# Assignment:
Note the line where "thumb ip: (371, 243)" appears in the data below; write it out exactly, along with every line that comes after it to the end.

The input START

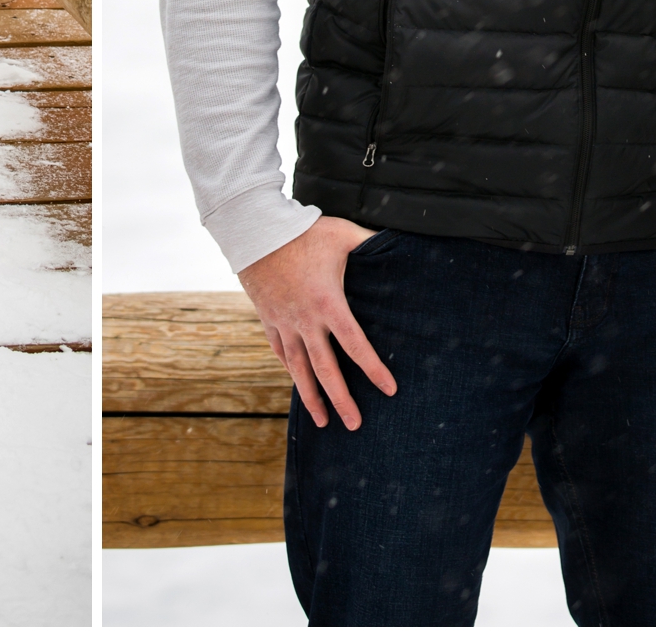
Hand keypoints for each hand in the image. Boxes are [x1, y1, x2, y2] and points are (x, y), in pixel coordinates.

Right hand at [237, 216, 397, 432]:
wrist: (255, 231)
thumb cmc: (303, 231)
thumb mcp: (342, 234)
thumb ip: (371, 243)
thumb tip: (400, 243)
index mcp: (328, 303)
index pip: (355, 345)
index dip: (373, 369)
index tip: (389, 389)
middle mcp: (305, 320)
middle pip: (325, 369)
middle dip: (341, 399)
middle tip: (355, 425)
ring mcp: (284, 322)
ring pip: (299, 369)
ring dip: (312, 397)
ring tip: (323, 422)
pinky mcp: (269, 319)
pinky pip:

The input END

# Answer to the problem:
thumb ip: (371, 243)
thumb tip: (400, 243)
index mcp: (328, 303)
index pip: (355, 345)
index dip: (373, 369)
index tip: (389, 389)
middle mcp: (305, 320)
middle pip: (325, 369)
middle dip: (341, 399)
middle tip: (355, 425)
ring mcp: (284, 322)
ring pip: (299, 369)
ring dip: (312, 397)
ring tip: (323, 422)
pinky mcp: (269, 319)
pinky pip:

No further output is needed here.